### Record extracts

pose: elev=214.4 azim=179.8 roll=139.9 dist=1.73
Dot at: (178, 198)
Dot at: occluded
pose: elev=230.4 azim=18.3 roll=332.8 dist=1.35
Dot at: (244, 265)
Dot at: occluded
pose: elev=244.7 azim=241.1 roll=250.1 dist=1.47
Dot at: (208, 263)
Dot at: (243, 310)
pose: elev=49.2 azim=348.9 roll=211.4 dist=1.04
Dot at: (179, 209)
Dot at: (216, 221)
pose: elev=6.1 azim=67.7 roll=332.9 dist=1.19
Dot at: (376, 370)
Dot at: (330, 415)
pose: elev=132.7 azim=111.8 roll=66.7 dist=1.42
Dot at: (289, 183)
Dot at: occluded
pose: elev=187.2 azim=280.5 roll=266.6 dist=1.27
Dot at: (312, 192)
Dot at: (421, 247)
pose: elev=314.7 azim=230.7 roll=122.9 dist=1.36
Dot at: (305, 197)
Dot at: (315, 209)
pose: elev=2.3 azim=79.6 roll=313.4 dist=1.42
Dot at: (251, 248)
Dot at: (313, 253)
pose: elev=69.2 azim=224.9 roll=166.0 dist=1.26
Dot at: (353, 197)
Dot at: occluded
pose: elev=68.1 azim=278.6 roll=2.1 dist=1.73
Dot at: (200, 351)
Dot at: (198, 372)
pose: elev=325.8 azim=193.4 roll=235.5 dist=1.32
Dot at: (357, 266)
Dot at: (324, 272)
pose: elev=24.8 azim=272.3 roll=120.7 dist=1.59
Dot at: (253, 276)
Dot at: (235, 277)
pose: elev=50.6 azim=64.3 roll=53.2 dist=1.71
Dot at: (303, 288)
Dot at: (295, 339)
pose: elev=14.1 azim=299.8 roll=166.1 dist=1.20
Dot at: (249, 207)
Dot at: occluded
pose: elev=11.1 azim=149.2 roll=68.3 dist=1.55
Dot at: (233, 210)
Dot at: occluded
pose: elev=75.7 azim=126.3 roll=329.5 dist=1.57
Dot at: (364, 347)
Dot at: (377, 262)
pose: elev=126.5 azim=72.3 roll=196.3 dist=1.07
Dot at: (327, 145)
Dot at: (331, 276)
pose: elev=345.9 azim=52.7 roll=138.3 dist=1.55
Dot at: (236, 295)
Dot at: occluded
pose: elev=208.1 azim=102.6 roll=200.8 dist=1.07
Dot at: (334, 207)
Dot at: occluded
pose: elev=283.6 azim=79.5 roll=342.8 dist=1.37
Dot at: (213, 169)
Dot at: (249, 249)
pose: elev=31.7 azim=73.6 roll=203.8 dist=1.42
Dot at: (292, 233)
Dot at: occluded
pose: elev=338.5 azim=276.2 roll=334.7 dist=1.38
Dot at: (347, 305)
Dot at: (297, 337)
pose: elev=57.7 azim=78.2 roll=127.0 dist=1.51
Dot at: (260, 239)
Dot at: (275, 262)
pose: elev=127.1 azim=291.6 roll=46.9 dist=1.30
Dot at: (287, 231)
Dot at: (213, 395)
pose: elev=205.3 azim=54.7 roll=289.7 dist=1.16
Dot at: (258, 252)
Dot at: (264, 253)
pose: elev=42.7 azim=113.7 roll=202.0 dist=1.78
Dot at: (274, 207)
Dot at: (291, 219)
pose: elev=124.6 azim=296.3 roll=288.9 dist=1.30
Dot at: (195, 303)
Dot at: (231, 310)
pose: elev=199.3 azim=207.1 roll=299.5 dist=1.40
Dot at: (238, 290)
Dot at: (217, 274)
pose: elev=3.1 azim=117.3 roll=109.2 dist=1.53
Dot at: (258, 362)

### Exercise details
Present every line of the material above as a Markdown table with the columns Row and Line, numbering the rows consecutively and omitting any blank lines.

### Answer in full
| Row | Line |
|---|---|
| 1 | pose: elev=214.4 azim=179.8 roll=139.9 dist=1.73 |
| 2 | Dot at: (178, 198) |
| 3 | Dot at: occluded |
| 4 | pose: elev=230.4 azim=18.3 roll=332.8 dist=1.35 |
| 5 | Dot at: (244, 265) |
| 6 | Dot at: occluded |
| 7 | pose: elev=244.7 azim=241.1 roll=250.1 dist=1.47 |
| 8 | Dot at: (208, 263) |
| 9 | Dot at: (243, 310) |
| 10 | pose: elev=49.2 azim=348.9 roll=211.4 dist=1.04 |
| 11 | Dot at: (179, 209) |
| 12 | Dot at: (216, 221) |
| 13 | pose: elev=6.1 azim=67.7 roll=332.9 dist=1.19 |
| 14 | Dot at: (376, 370) |
| 15 | Dot at: (330, 415) |
| 16 | pose: elev=132.7 azim=111.8 roll=66.7 dist=1.42 |
| 17 | Dot at: (289, 183) |
| 18 | Dot at: occluded |
| 19 | pose: elev=187.2 azim=280.5 roll=266.6 dist=1.27 |
| 20 | Dot at: (312, 192) |
| 21 | Dot at: (421, 247) |
| 22 | pose: elev=314.7 azim=230.7 roll=122.9 dist=1.36 |
| 23 | Dot at: (305, 197) |
| 24 | Dot at: (315, 209) |
| 25 | pose: elev=2.3 azim=79.6 roll=313.4 dist=1.42 |
| 26 | Dot at: (251, 248) |
| 27 | Dot at: (313, 253) |
| 28 | pose: elev=69.2 azim=224.9 roll=166.0 dist=1.26 |
| 29 | Dot at: (353, 197) |
| 30 | Dot at: occluded |
| 31 | pose: elev=68.1 azim=278.6 roll=2.1 dist=1.73 |
| 32 | Dot at: (200, 351) |
| 33 | Dot at: (198, 372) |
| 34 | pose: elev=325.8 azim=193.4 roll=235.5 dist=1.32 |
| 35 | Dot at: (357, 266) |
| 36 | Dot at: (324, 272) |
| 37 | pose: elev=24.8 azim=272.3 roll=120.7 dist=1.59 |
| 38 | Dot at: (253, 276) |
| 39 | Dot at: (235, 277) |
| 40 | pose: elev=50.6 azim=64.3 roll=53.2 dist=1.71 |
| 41 | Dot at: (303, 288) |
| 42 | Dot at: (295, 339) |
| 43 | pose: elev=14.1 azim=299.8 roll=166.1 dist=1.20 |
| 44 | Dot at: (249, 207) |
| 45 | Dot at: occluded |
| 46 | pose: elev=11.1 azim=149.2 roll=68.3 dist=1.55 |
| 47 | Dot at: (233, 210) |
| 48 | Dot at: occluded |
| 49 | pose: elev=75.7 azim=126.3 roll=329.5 dist=1.57 |
| 50 | Dot at: (364, 347) |
| 51 | Dot at: (377, 262) |
| 52 | pose: elev=126.5 azim=72.3 roll=196.3 dist=1.07 |
| 53 | Dot at: (327, 145) |
| 54 | Dot at: (331, 276) |
| 55 | pose: elev=345.9 azim=52.7 roll=138.3 dist=1.55 |
| 56 | Dot at: (236, 295) |
| 57 | Dot at: occluded |
| 58 | pose: elev=208.1 azim=102.6 roll=200.8 dist=1.07 |
| 59 | Dot at: (334, 207) |
| 60 | Dot at: occluded |
| 61 | pose: elev=283.6 azim=79.5 roll=342.8 dist=1.37 |
| 62 | Dot at: (213, 169) |
| 63 | Dot at: (249, 249) |
| 64 | pose: elev=31.7 azim=73.6 roll=203.8 dist=1.42 |
| 65 | Dot at: (292, 233) |
| 66 | Dot at: occluded |
| 67 | pose: elev=338.5 azim=276.2 roll=334.7 dist=1.38 |
| 68 | Dot at: (347, 305) |
| 69 | Dot at: (297, 337) |
| 70 | pose: elev=57.7 azim=78.2 roll=127.0 dist=1.51 |
| 71 | Dot at: (260, 239) |
| 72 | Dot at: (275, 262) |
| 73 | pose: elev=127.1 azim=291.6 roll=46.9 dist=1.30 |
| 74 | Dot at: (287, 231) |
| 75 | Dot at: (213, 395) |
| 76 | pose: elev=205.3 azim=54.7 roll=289.7 dist=1.16 |
| 77 | Dot at: (258, 252) |
| 78 | Dot at: (264, 253) |
| 79 | pose: elev=42.7 azim=113.7 roll=202.0 dist=1.78 |
| 80 | Dot at: (274, 207) |
| 81 | Dot at: (291, 219) |
| 82 | pose: elev=124.6 azim=296.3 roll=288.9 dist=1.30 |
| 83 | Dot at: (195, 303) |
| 84 | Dot at: (231, 310) |
| 85 | pose: elev=199.3 azim=207.1 roll=299.5 dist=1.40 |
| 86 | Dot at: (238, 290) |
| 87 | Dot at: (217, 274) |
| 88 | pose: elev=3.1 azim=117.3 roll=109.2 dist=1.53 |
| 89 | Dot at: (258, 362) |